Dünya görüşü ve tutumu:çok azı bu iki felsefi kavram arasındaki kesin farkı açıklayabilir. Ve bu arada, bir kişinin hayatını günlük olarak kontrol eden görünmez güçlerdir. Ve eğer bir şekilde kendi mantığınıza dayanarak dünya görüşünü anlayabilirseniz, dünya görüşü çok daha fazla soru ortaya çıkarır.
Bu nedenle, hakkında konuşmak çok uygun olacakbunun arkasında yatan şey, ilk bakışta anlaşılmaz, bir kelime. Ve tutumun yaşam seçimlerimizi tam olarak nasıl etkilediğini ve değiştirmenin mümkün olup olmadığını anlamak.
Felsefe bize ne anlatıyor?
Bu kavram filozof bilim adamları tarafından tanıtıldı.çok eskiden beri. Yani tutum, duygu ve duygular yoluyla gerçekliğin algılanmasıdır. Ancak dünya görüşü oluşturulmuş ilkeler ve hayata bakış.
Yani, dünya görüşü vetutum, birincinin doğrudan bir kişinin bilgi ve deneyimiyle ilişkili olması ve ikincisinin genellikle doğuştan gelen karakteri olmasıdır. Bununla birlikte, bireyin hedeflerine ulaşmak için hangi kararları vereceğini eşit derecede etkilerler.
Tutum ilkeleri nasıl anlaşılır?
Öyleyse, nasıl olduğunu anlamaya çalışalımişleyen tutum budur. Gerçekten de, felsefe kılavuzundaki bu kadar kısa bir açıklamaya rağmen, bu kavramı ilk kez kavramak o kadar kolay değildir.
Tutum her bireyin bir parçasıdır,onun varlığını öğrenene kadar onun gerçekliği görülemez. Daha doğrusu - duygularımızın çevremizdeki dünyayı nasıl gördüğümüzü ne kadar etkileyebileceğini düşünene kadar.

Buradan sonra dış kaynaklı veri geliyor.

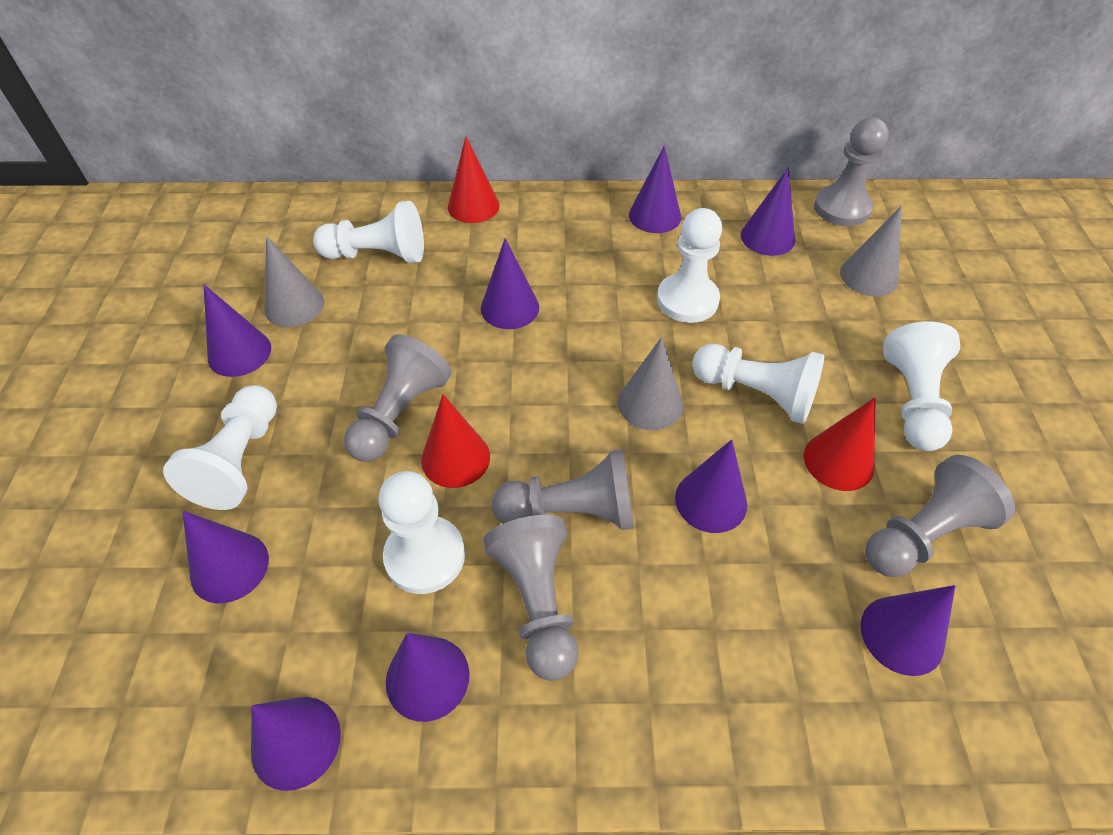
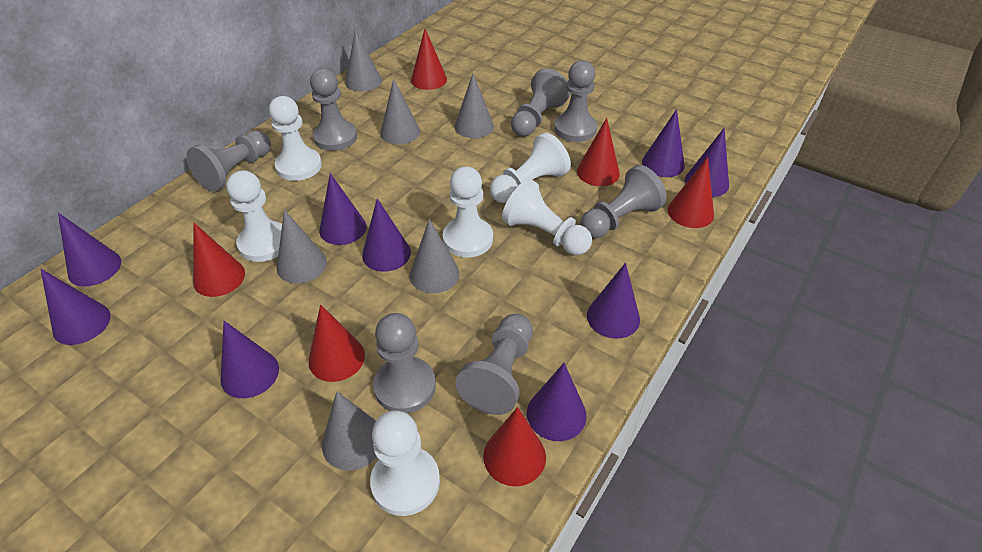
grey cone: [265,236,324,327] [618,337,683,430] [840,206,902,296] = 3 -> [277,210,327,283] [322,391,376,471] [345,30,382,91] [380,79,420,145] [410,219,459,293] [454,74,494,138] = 6
grey pawn: [344,334,452,462] [483,515,578,681] [492,449,634,530] [814,117,889,226] [865,455,1015,577] = 5 -> [186,131,271,192] [310,69,357,151] [373,313,436,413] [455,314,533,415] [511,68,570,136] [554,60,597,142] [580,165,667,238] = 7
red cone: [421,394,490,488] [448,136,500,223] [804,397,875,491] = 3 -> [193,223,245,297] [308,304,365,382] [411,29,447,90] [483,407,546,486] [577,118,620,186] [668,157,714,228] = 6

Örneğin, kötümserler karanlıktaki her şeyi algılarlarve duygusal spektrumları genellikle çok gridir. Bu bağlamda, tüm dünyanın kasvetli ve donuk bir yer olduğu fikrine bağlı kalmaya eğilimlidirler. Aksine, iyimserler, aksine, her şeyi çok neşeli ve sıcak renklerde görme eğilimindedir.
Dünya görüşü kontrolsüz bir mekanizma mı yoksa edinilmiş bir insan bilinci katmanı mı?
Yukarıdakilerin tümü göz önüne alındığında, yalvarırmantıklı soru: “Algılarınızı değiştirmek mümkün mü yoksa değişmez mi?” Başlangıçta, birçok filozof tutumun kişinin doğumunda ortaya çıkan doğuştan bir hediye olduğuna inanıyordu. Bu nedenle değiştirilemez.
Ancak, yıllar içinde felsefe güçlendi veSadece batı okulunu değil, doğu okulunu da inceleyen bilim insanlarının çalışmaları ile desteklendi. Ve görüşleri daha önce belirtilenlerden farklıydı. Bunun doğrudan doğrulanması, bir kişinin tutumunu temelden değiştirebilen Budist rahiplerin manevi uygulamasıdır.